Taking to the streets
So far it's only been television and blogs for me, but I have a mind to go report live from the massive demonstration downtown. I was there for the March 14 2005 demonstration, and I remember distinctly that the majority of the people did not choose to go down to the downtown sit-in until it had gone on for several weeks. The impetus was a direct challenge by another party that spoke against the original demonstrators. People like me, with children and jobs to worry about, finally felt moved on the 14th of March 2004 to stand besides the smaller numbers who had been demonstrating in order to show that we agree with theier stand.What was that stand? It was a realization that Syria's occupation of Lebanon was not only trampling our rights to due process if we tangle with the government and our rights to voice our opinions unimpeded if we disagree, but also stealing our economic future by making impossible to challenge corruption in high places. So we went down and chanted "Syria out!".
Today Syria is out and opinions are expressed more freely. But the degree to which the fruits of our economic labor goes to enrich others rather than to ensure the future of our children is up by a modest amount, and the degree to which we see it happening before out eyes instead of being able to wish it away is up several degrees of magnitude. We wanted Syria out so we could throw out the corrupt Lebanese who were installed by them, and instead the same corrupt Lebanese switched sides faster than we could and became the darlings of the democratic world without having to even pretend to shed their economic corruption. No one even tried to change the monopoly status of the companies owned by ex-ministers. No one dared add one line to the script that pits the nationalist thief, who wants to charge us double for electricity to pay his governemnt-connected fuel brokers, against the internationalist thief, who wants to privatize the electric grid by selling it to a single well-connected party on a no-bid basis and chage us triple. So we are mad.
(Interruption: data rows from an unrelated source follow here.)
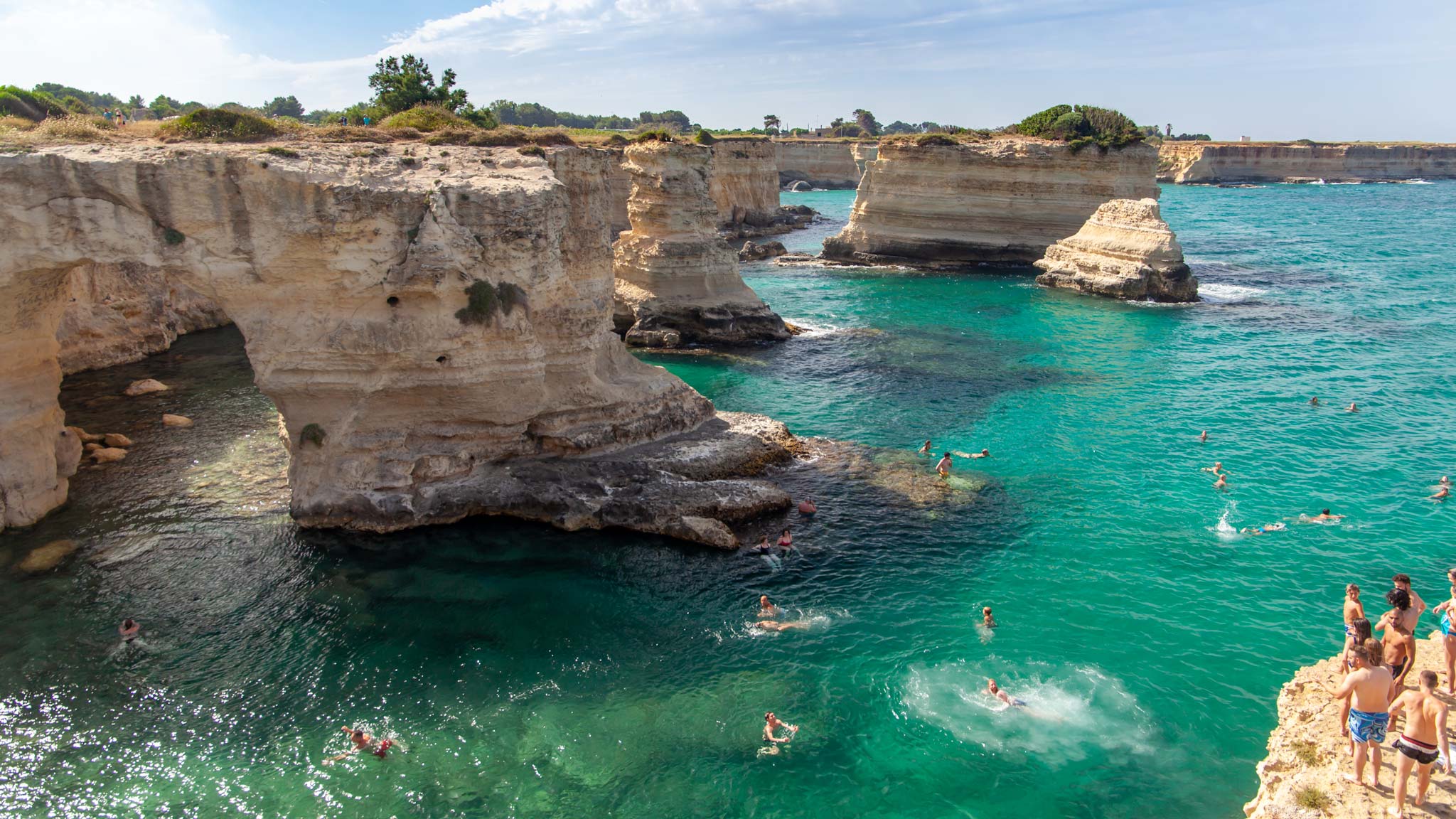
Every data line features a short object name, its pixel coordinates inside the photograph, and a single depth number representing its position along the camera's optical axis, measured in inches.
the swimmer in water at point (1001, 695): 573.9
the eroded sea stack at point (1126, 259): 1868.8
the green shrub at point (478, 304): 797.2
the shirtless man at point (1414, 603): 454.3
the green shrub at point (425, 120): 1058.1
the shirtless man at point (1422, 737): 361.1
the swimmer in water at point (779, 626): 660.1
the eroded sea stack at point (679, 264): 1529.3
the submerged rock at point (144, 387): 1139.9
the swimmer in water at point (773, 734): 535.5
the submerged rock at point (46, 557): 709.3
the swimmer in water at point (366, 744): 528.4
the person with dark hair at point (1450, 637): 454.9
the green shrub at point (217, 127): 818.2
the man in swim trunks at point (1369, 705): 383.9
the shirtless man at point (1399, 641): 432.8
What do we hear when we decide to move against this same government whose actions made us mad before when the Syrians were behind them? We do not hear the whoosh of water cannon to disperse the
demonstrators. Instead, we hear a chorus of disapproval against the demonstrators from all corners of the earth. And what convincing and well-though-out arguents do they have against the Lebanese demand to make our government accountable to us, the people of Lebanon? Here's a list
- Name Calling: To some, the name "Hezbollah" is an epithet in and of itself. To others, the designation made by Bush and co. that "Hezbollah is a terrorist organization" is all that is needed to determine which side right is on. Others still resort to circularity: Hezbollah is bad because they listen to the Iranians, and Iran is in th eaxis of evil because they support Hezbollah. What is lost in all this is any consideration of who did what when and of who is asking whom for what now.
- Appeals to Racism: Those funny-accented men from the south. Those women with the funny scarves. How can they have a voice?
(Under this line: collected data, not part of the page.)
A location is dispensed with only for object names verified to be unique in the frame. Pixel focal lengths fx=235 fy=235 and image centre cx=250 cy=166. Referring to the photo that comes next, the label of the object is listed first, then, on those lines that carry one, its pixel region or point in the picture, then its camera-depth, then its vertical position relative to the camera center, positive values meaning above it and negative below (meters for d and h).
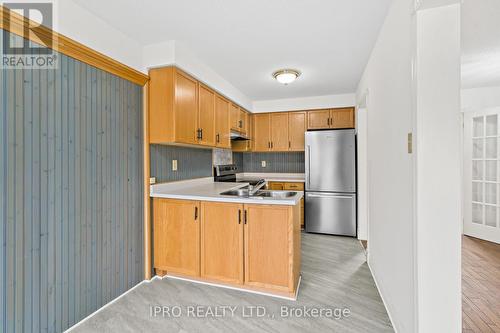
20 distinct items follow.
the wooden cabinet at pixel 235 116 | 3.73 +0.81
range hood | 3.79 +0.51
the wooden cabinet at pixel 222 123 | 3.22 +0.62
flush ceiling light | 2.96 +1.16
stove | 3.85 -0.14
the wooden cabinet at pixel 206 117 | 2.79 +0.62
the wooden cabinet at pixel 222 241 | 2.20 -0.72
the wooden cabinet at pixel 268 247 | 2.06 -0.72
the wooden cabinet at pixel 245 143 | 4.47 +0.44
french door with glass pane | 3.52 -0.13
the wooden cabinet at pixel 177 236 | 2.35 -0.72
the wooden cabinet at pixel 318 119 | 4.24 +0.86
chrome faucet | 3.50 -0.29
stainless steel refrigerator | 3.75 -0.26
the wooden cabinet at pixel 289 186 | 4.14 -0.37
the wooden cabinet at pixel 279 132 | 4.51 +0.67
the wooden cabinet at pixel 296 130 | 4.39 +0.68
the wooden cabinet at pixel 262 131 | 4.62 +0.69
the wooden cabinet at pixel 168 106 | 2.33 +0.62
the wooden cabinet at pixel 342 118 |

- Attribution of ulterior motives: The Syrians ordered this. The Iranians want this happen. Totally forgettin what it is about the Syrians or the Iranianans (apart from the name recognition factor - see above) that we hold reprehensible.
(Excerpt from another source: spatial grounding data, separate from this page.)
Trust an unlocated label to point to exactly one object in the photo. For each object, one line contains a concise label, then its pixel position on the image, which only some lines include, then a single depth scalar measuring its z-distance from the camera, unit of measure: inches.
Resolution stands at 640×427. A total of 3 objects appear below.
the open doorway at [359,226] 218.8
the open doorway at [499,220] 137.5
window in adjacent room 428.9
- Democratic facade: The "institutionally correct" was to amend the cabinet is for parliament to give a vote of no confidence. Actually, the first thing this parliament did when it came into power was to dissolve the Lebanese equivalent of the supreme court. The next thing thing they want to do is to replace the president. I personally would not mind if the president was replaced, but it is not clear to me how you can call something a democracy if one gerrymandered election gives the same people power to replace the cabinet, the president AND the supreme court, even after the very people who voted that parliment into power take to the street to demand a new division of electoral districts?
- Scare tactics 1 - fear the unknown: "Things will go to hell." "You never know who has guns stashed away." And my favorite, by no less democratic a luminary than Egypt's own riot-averse Mubarak: "If thing go any further, then Arab forces will intervene to help out the government, and Iranian forces will intervene to spite the Arabs, and Lebanon will be the only victim." Funny how the rhetoric is more inflamed than Pres. Lahoud's prediction that "someone naughty boy will toss a firecracker" at the March 2005 demonstration. Did not deter us then and will not deter us now.
- Scare .tactics 2 - fear the known: Hezballah has arms, so they (a) should, (b) eventually would, and (c) count on others' fears that they might .... turn them against someone. Again, the actual requests (more transparent government), past actions (clever leverage of weapons as deterrance agains a more powerful foe) and present methods (peaceful demonstration) matter less to anyone who makes or buys these arguments than how they feel about whomever is saying them.